Ada bagian dalam diriku bahwa aku tidak suka dikecup atau dicium tanpa izin dariku. Rasanya sangat tidak sopan. Tapi bagian dalam diriku juga menyukai cara Zen memperlakukanku seperti itu. Entahlah... apa memang aku mulai mencintainya?

Keluar dari apartemen, kami bertemu dengan Dera. Kami pun berhenti dan aku menatap Zen yang menatap Dera dengan helaan nafasnya. Sedikit rasa cemburuku keluar.

"Aku tunggu di mobil," kataku sebelum pergi.

"Nggak. Kamu tetap di sini," kata Zen menatapku. Tatapan dominasinya itu membuatku sedikit merasa menang karena ia menginginkanku di sisinya.

"Ada apa, Dera?" tanya Zen padanya.

"A... saya di suruh manager untuk meminta tanda tangan Anda, Pak," ujarnya sedikit tergagap.

Zen pun menatao arlojinya. Kurasa ia sedang memastikan jam kantor. "Lain kali kalau di suruh saat saya nggak ada, bisa tunggu keesokannya aja." Zen meraih dokumen itu dan membacanya sekilas lalu menandatanganinya.

"Baik, Pak. Terima kasih. Saya permisi," ujarnya.

Kuperhatikan cara Dera berjalan menjauhi kami. Ia memang terlihat menyukai Zen, tapi mengapa Zen tidak menyukainya? Padahal kupikir kriterianya adalah seperti Dera. Yah, sebenarnya aku mengingat saat awal-awal Zen membawa wanita malam ke apartemen dan bercinta dengan beberapa di antara mereka. Mendadak aku menjadi mual setelah mengingat itu.

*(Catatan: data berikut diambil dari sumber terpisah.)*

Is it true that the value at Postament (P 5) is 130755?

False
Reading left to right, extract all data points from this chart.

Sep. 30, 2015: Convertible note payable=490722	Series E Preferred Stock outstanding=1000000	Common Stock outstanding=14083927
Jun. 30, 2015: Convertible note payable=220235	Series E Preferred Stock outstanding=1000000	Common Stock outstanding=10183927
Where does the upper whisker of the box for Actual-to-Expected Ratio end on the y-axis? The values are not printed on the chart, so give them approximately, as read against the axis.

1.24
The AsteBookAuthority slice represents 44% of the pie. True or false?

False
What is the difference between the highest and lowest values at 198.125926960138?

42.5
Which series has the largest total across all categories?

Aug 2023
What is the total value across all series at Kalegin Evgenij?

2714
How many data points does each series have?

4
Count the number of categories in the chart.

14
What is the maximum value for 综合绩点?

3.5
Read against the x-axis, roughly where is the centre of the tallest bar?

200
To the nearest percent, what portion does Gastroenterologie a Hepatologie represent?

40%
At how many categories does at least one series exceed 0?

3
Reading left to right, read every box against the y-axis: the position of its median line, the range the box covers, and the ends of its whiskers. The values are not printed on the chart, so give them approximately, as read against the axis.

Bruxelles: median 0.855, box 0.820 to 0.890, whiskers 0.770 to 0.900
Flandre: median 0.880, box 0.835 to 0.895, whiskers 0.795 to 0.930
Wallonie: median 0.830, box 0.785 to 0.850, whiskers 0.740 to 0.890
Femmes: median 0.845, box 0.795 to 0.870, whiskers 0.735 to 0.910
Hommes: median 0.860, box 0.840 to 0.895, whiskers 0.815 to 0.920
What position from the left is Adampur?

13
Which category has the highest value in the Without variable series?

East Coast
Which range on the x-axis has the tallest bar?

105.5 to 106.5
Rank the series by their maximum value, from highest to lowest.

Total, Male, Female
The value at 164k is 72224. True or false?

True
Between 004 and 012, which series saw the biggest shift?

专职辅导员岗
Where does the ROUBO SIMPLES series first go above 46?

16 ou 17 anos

"Daisy... ada apa?" tanya Zen.

"Hah?" aku terkaget.

"Kamu keringatan. Kamu sakit?"

Aku menggelengkan kepalaku. "Nggak. Cuma... aku kepanasan," kataku mencari alasan.

"Tenang aja. Aku cuma milikmu aja, Daisy," katanya terdengar begitu seksi di telingaku dengan senyuman nakalnya. Seolah ia tahu apa yang baru saja aku pikirkan. Astaga.